**Page extract:**
++++
Keywords

1 Overview

Conceptual modelling is a critical step during the development of a database system. It is the detailed description of the universe of discourse in a language that is understandable by users of the business domain. Object-Role modelling (ORM) is a conceptual language for modelling, which includes a graphical and textual language for specifying models, a textual language for formulating queries, as well as procedures for constructing ORM models, and mapping to other kinds of models like UML and ER. ORM is fact-oriented, i.e., it models the information in a way that it can be verbalized using sentences that are easily understandable by domain experts and even for those who are not familiar with IT in general. Unlike ER and UML, fact-oriented models are attribute-free, treating all facts (sentences) as relationships (unary, binary, ternary etc.) and this makes it more stable and adaptable to changing business requirements. For example, instead of using the attributes Person.isSmoker and Person.hiredate, fact-oriented models use the fact types Person smokes and Person was hired on Date [1].

The ORM constraints expressiveness may lead to implicit consequences that can go undetected by the designer in complex diagrams; this may also lead to various forms of inconsistencies or redundancies in the diagram itself that give rise to the degradation of the quality of the design and/or increased development times and costs. The approach used to solve this issue involves the automated reasoning in order to detect inconsistencies and redundancies. Moreover, ORM diagrams can be equipped with Derivation Rules which are additional ORM constructs which are able to express knowledge that is not expressible with standard ORM. The usage of those rules brings to a further complexity so the goal of this paper is to detect a decidable fragment in order to perform the reasoning task even on those ORM diagrams equipped with those rules.

We also introduce the state of the art starting from the first ORM formalisation until the most recent one. Then we introduce an overview of the ORM language, focusing on its main features like fact-oriented, the verbalisation and the graphical notation, providing also the running example that will be shown in the rest of the paper. The section concerning the research has three subsections:

  1. 1.

    UCM Framework, a tool designed to activate automated reasoning on conceptual modelling software;

  2. 2.

    ORMiE, a tool which performs reasoning on ORM diagrams using UCM Framework;

  3. 3.

    Derivation Rules, where we show the results achieved so far concerning the formalisation.

We conclude the paper presenting the list of what is still to be done in the frame of the PhD.

2 Motivation

The ORM formalisation has been treated in years of research and still today it is a topic of interest. Formalising such language allows to activate reasoning procedures, carried out by Description Logics reasoners. Since the reasoning is able to detect relevant formal properties, such as inconsistencies or redundancies, the purpose of the reasoning is to support the modeller during the modelling which is a delicate process during the development of a software or a database. Without this support such issues could lead to a degradation of the quality of the design and an increase of development times and costs. Especially in large diagrams those issues are hard to spot by naked eye, so the need of this approach is crucial to prevent mistakes during the software or database development.
++++
**Data shown:**

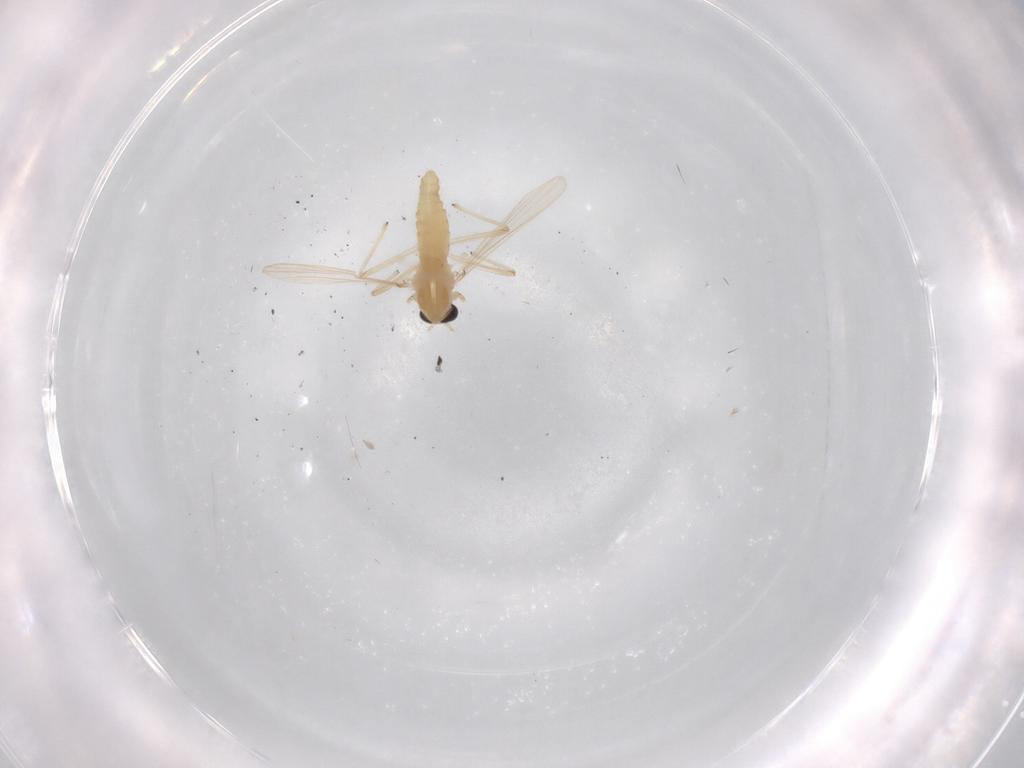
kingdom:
++++
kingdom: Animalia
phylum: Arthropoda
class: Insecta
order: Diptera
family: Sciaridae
++++
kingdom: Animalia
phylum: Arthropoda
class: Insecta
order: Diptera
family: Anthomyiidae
++++
**Objectives:**
A) According to the Object-Role modelling text above, which two attributes do fact-oriented models replace with the fact types Person smokes and Person was hired on Date?
B) Write the next part of the Object-Role modelling text, starting after its final sentence.

**Answers to the exercise:**
A) Person.isSmoker and Person.hiredate.

B)
Although several papers presented their own ORM formalisation, no one has taken into account the formalization of derivation rules so far. Derivation rules are new ORM constraints which are able to express knowledge that is beyond normal ORM capabilities, but this feature leads to an increase of expressiveness of the diagrams. For this reason, the challenge is to identify a decidable fragment in order to extend the reasoning even on those ORM diagrams equipped with those rules.

Another challenge has more a methodological flavour, which involves the development of a system that is able to extend any conceptual modelling applications with reasoning services. The direct impact of this research involves the modellers, the developers and those who need a support tool which easily checks the consistency of conceptual schema in order to save time during the development life cycle.

3 Related Work

The ORM formalisation started with Terry Halpin’s PhD Thesis [2]. In the context of design conceptual and relational schemas, Halpin formalized the NIAM language that is the ancestor of ORM. In his thesis there is the first attempt to formalize a modelling language in order to perform the reasoning task, so the main objective is to provide formal basis for reasoning about conceptual schemas and for making decision choices. After the spreading of ORM and its implementation in NORMA [3, 4], ORM became more popular so the logicians’ community took into account the possibility to formalize this very expressive language.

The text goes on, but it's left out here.